The material is not monocrystaline and has been dubbed ultra-nanocrystalline diamond (UNCD).
“DARPA is interested in increasing the reliability of MEMS devices by combining them with CMOS on the same chip,” president Neil Kane told Electronics Weekly. “You cannot do this on top of CMOS with traditional polysilicon, SiGe or SiC because the process temperature is much too high.”
The Illinois-based firm’s deposition technique, developed at the US Argonne National Laboratory, grows diamond in a 99 per cent argon, one per cent methane atmosphere which allows deposition at under 400°C. Traditional CVD diamond from one per cent methane in 99 per cent hydrogen needs over 800°C.
“It is a different chemical pathway,” said Kane. “Instead of cracking CH3, in our process C2 dimer molecules precipitate on the surface.

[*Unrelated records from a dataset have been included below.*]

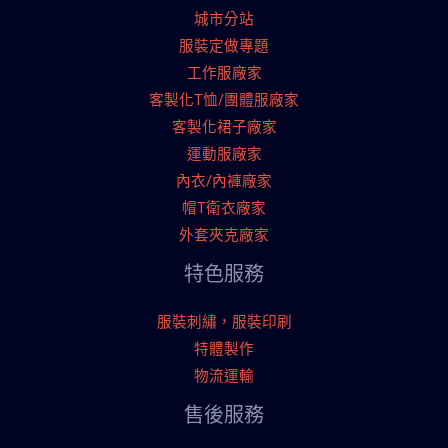
城市分站
服裝定做專題
工作服廠家
客製化T恤/團體服廠家
客製化裙子廠家
運動服廠家
內衣/內褲廠家
帽T衛衣廠家
外套夾克廠家
特色服務
服裝刺繡，服裝印刷
特體製作
物流運輸
售後服務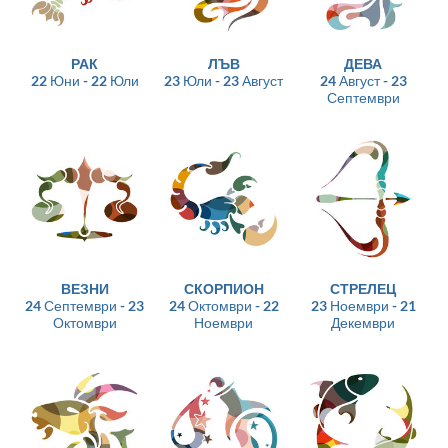
РАК
ЛЪВ
ДЕВА
22 Юни - 22 Юли
23 Юли - 23 Август
24 Август - 23
Септември
ВЕЗНИ
СКОРПИОН
СТРЕЛЕЦ
24 Септември - 23
24 Октомври - 22
23 Ноември - 21
Октомври
Ноември
Декември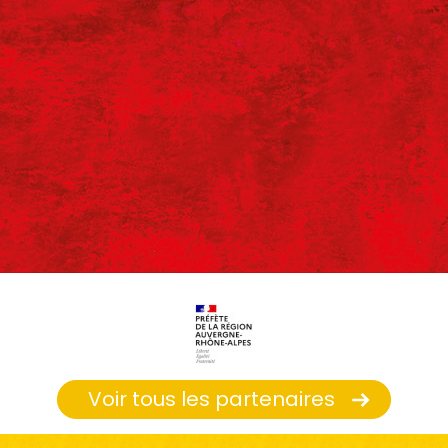
Voir tous les partenaires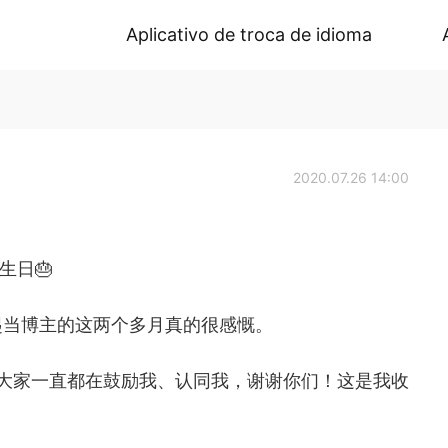
Aplicativo de troca de idioma
2020.07.26 14:00
生日🎂
起当博主的这两个多月真的很感慨。
，大家一直都在鼓励我、认同我，谢谢你们！这是我收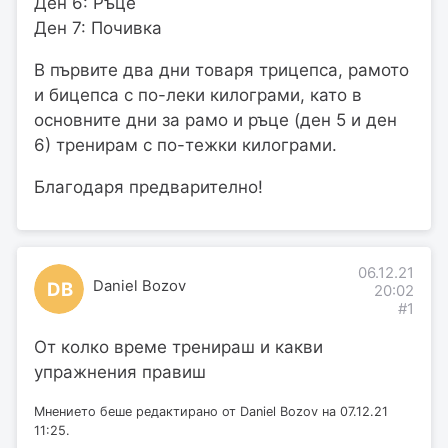
Ден 6: Ръце
Ден 7: Почивка
В първите два дни товаря трицепса, рамото
и бицепса с по-леки килограми, като в
основните дни за рамо и ръце (ден 5 и ден
6) тренирам с по-тежки килограми.
Благодаря предварително!
06.12.21
Daniel Bozov
DB
20:02
#1
От колко време тренираш и какви
упражнения правиш
Мнението беше редактирано от Daniel Bozov на 07.12.21
11:25.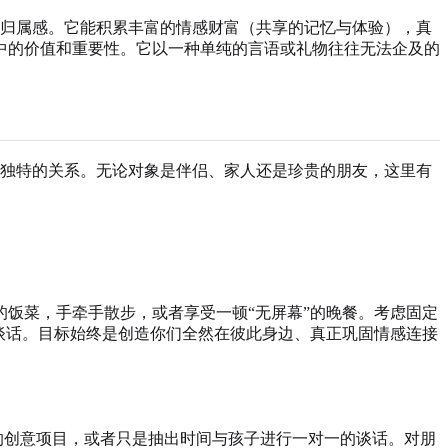
归属感。它能积累丰富的情感财富（共享的记忆与体验），真
中的价值和重要性。它以一种单纯的言语或礼物往往无法企及的
独特的关系。无论对象是伴侣、家人还是珍贵的朋友，这里有
饭菜，手牵手散步，或者享受一顿“无屏幕”的晚餐。考虑固定
谈话。目标始终是创造你们全然在彼此身边、真正巩固情感连接
的创意项目，或者只是抽出时间与孩子进行一对一的谈话。对朋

It requires much lower energy and therefore less temperature.”
The diamond grains in each case are different: several microns across with the traditional CVD, whereas the argon atmosphere produces grains around 5nm across.

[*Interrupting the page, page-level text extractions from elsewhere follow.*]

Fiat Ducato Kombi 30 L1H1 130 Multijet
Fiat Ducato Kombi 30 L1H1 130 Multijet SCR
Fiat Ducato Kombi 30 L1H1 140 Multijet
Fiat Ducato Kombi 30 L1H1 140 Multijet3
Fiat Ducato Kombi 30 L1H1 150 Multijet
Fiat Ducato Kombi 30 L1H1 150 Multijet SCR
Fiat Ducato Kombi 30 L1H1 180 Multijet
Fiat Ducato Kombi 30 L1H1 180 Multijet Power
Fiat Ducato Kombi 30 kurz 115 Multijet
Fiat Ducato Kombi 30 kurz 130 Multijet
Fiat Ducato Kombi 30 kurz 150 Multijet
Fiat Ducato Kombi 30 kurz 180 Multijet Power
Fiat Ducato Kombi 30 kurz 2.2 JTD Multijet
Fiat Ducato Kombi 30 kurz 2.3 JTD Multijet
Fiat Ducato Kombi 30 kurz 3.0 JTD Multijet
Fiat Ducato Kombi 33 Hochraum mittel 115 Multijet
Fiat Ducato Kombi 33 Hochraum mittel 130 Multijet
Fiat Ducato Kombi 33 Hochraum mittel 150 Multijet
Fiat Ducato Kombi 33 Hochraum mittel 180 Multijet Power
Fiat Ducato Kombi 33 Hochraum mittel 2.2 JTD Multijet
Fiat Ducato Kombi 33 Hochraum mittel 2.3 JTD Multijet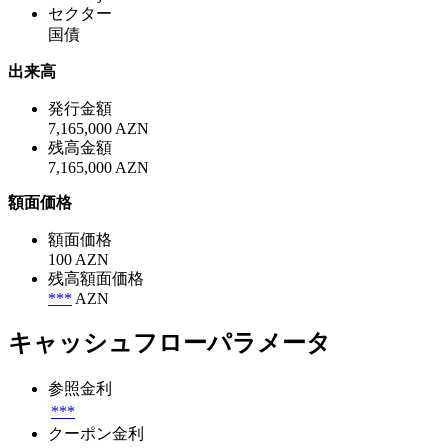
セクター
国債
出来高
発行金額
7,165,000 AZN
残高金額
7,165,000 AZN
額面価格
額面価格
100 AZN
残高額面価格
***
AZN
キャッシュフローパラメータ
参照金利
***
クーポン金利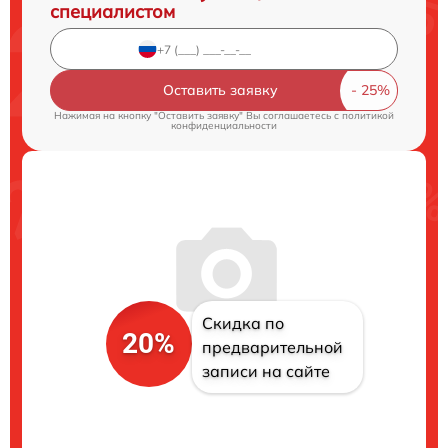
специалистом
Оставить заявку
Нажимая на кнопку "Оставить заявку" Вы соглашаетесь c
политикой
конфиденциальности
Скидка по
20%
предварительной
записи на сайте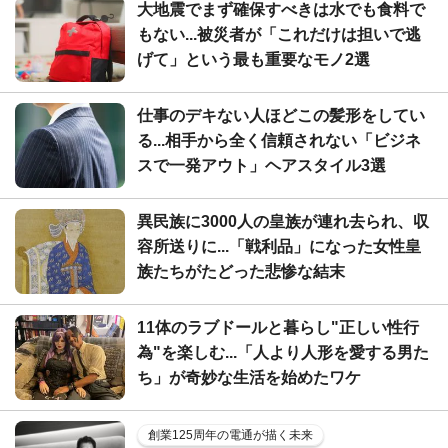
大地震でまず確保すべきは水でも食料で
もない...被災者が「これだけは担いで逃
げて」という最も重要なモノ2選
仕事のデキない人ほどこの髪形をしてい
る...相手から全く信頼されない「ビジネ
スで一発アウト」ヘアスタイル3選
異民族に3000人の皇族が連れ去られ、収
容所送りに...「戦利品」になった女性皇
族たちがたどった悲惨な結末
11体のラブドールと暮らし"正しい性行
為"を楽しむ...「人より人形を愛する男た
ち」が奇妙な生活を始めたワケ
創業125周年の電通が描く未来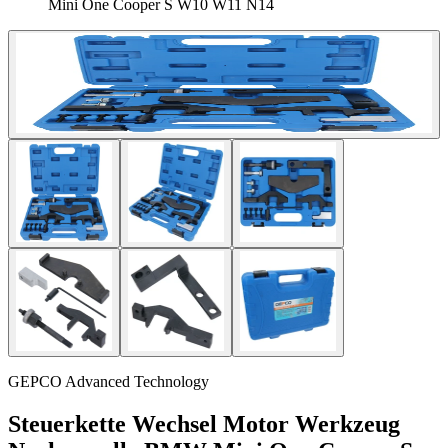
Mini One Cooper S W10 W11 N14
GEPCO Advanced Technology
Steuerkette Wechsel Motor Werkzeug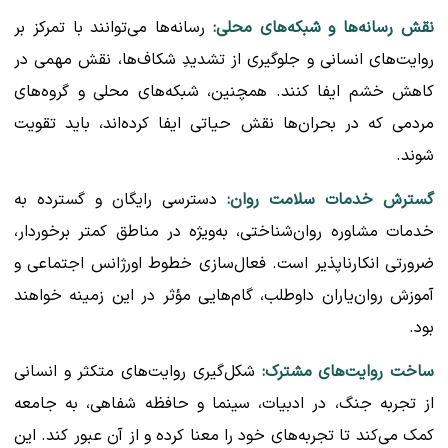
نقش رسانه‌ها و شبکه‌های محلی:
رسانه‌ها می‌توانند با تمرکز بر
روایت‌های انسانی و جلوگیری از تشدیدِ شکاف‌ها، نقش مهمی در
کاهش خشم ایفا کنند. همچنین، شبکه‌های محلی و گروه‌های
مردمی که در بحران‌ها نقش حیاتی ایفا کرده‌اند، باید تقویت
شوند.
گسترش خدمات سلامت روان:
دسترسی رایگان و گسترده به
خدمات مشاوره روان‌شناختی، به‌ویژه در مناطق کمتر برخوردار،
ضرورتی انکارناپذیر است. فعال‌سازی خطوط اورژانس اجتماعی و
آموزش روان‌یاران داوطلب، گام‌هایی مؤثر در این زمینه خواهند
بود.
ساخت روایت‌های مشترک:
شکل‌گیری روایت‌های متکثر و انسانی
از تجربه جنگ، در ادبیات، سینما و حافظه شفاهی، به جامعه
کمک می‌کند تا تجربه‌های خود را معنا کرده و از آن عبور کند. این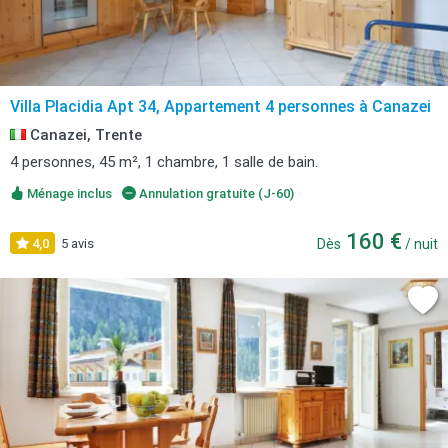
Villa Placidia Apt 34, Appartement 4 personnes à Canazei
Canazei, Trente
4 personnes, 45 m², 1 chambre, 1 salle de bain.
Ménage inclus
Annulation gratuite (J-60)
160 €
4,0
5 avis
Dès
/ nuit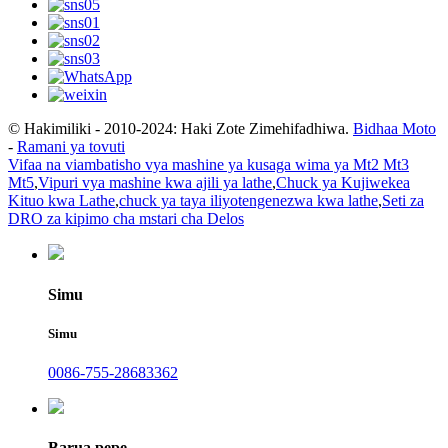
© Hakimiliki - 2010-2024: Haki Zote Zimehifadhiwa.
Bidhaa Moto
-
Ramani ya tovuti
Vifaa na viambatisho vya mashine ya kusaga wima ya Mt2 Mt3
Mt5
,
Vipuri vya mashine kwa ajili ya lathe
,
Chuck ya Kujiwekea
Kituo kwa Lathe
,
chuck ya taya iliyotengenezwa kwa lathe
,
Seti za
DRO za kipimo cha mstari cha Delos
Simu
Simu
0086-755-28683362
Barua pepe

“The smaller grains mean a much smoother surface and as most atoms are close to a grain surface we can control electrical properties by doping the boundaries, and it is a little bit tougher,” said Kane.
For resonant structures, light weight and high stiffness have advantages, encapsulated by a high ‘acoustic velocity’ figure. “We recorded the highest acoustic velocity ever measured,” said Kane. “That is the highest resonant frequency for a given size of structure.”
CTO Dr John Carlisle told EW the figure was 16,200m/s, twice that of polysilicon, close to the 16,700-18,000 possible in natural diamond and more than the 11,000m/s possible with SiC processed at 1,000°C.
“If you deposited it on CMOS, you should be able to make a 2-3GHz resonator,” he said.
The aim of the DARPA funding is to put UNCD MEMS on CMOS. Previous research, that produced the 16,000m/s material, was mid-temperature diamond made under 800°C. Although this is not compatible with CMOS, “it is useful right now”, said Kane.